Data Accuracy and Updates

GitCheck analyzes your GitHub data as of the moment you run an analysis. To ensure accuracy:

  • FREE users can re-analyze anytime
  • PRO users can refresh analysis after cache expires (1 hour)
  • New repositories appear in next analysis
  • Historical data reflects GitHub's permanent record
  • Deleted repositories are removed from future analyses

Data Sharing and Third Parties

We do NOT sell your data. We only share data with:

  • GitHub: To fetch your public data via their API
  • Vercel: For hosting and processing
  • Neon: For secure database storage
  • Stripe: For payment processing (PRO users only)
  • Legal authorities: If required by law

All third-party processors are contractually bound to protect your data.

Your Data Rights

Access

View your analyzed data anytime in your dashboard.

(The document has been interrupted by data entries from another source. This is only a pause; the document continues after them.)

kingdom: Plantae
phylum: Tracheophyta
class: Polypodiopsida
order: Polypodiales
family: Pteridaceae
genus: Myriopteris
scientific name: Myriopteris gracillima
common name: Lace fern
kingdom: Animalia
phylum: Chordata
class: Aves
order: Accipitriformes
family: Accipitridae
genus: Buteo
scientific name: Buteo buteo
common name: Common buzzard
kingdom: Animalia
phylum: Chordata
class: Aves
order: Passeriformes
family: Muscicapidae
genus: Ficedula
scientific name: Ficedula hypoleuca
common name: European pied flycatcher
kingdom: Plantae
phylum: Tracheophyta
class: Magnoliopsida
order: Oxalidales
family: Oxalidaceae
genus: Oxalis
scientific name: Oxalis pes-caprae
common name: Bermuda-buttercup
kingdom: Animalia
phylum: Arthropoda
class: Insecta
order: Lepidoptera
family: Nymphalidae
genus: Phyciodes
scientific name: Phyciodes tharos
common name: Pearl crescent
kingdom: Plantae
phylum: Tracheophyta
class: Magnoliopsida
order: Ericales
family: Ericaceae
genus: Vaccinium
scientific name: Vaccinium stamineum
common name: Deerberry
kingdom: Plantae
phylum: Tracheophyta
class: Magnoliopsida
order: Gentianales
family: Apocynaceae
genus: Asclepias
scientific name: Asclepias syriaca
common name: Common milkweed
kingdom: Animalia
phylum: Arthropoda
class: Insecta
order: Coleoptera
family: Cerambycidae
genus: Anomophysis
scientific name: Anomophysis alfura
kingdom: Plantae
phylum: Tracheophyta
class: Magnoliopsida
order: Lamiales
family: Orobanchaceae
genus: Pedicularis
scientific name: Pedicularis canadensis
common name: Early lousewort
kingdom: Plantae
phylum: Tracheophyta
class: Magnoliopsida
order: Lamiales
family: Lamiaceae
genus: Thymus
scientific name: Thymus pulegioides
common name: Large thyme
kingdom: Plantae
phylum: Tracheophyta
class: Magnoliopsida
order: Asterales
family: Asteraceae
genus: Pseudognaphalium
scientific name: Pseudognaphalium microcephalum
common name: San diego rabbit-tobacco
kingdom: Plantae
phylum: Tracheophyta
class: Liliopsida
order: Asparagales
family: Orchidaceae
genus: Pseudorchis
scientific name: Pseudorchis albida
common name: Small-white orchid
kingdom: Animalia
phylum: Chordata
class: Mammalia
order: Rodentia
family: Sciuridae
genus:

Request a complete data export by contacting us.

Correction

Data is fetched directly from GitHub. To correct it, update your GitHub profile, then re-analyze.

Deletion

Revoke GitHub OAuth access or request account deletion. All data removed within 30 days.

Portability

Export your analysis results in JSON format (feature coming soon).

Updates to This Policy

We may update this Data Usage Policy to reflect changes in our practices or legal requirements. Significant updates will be communicated via email or prominent website notice.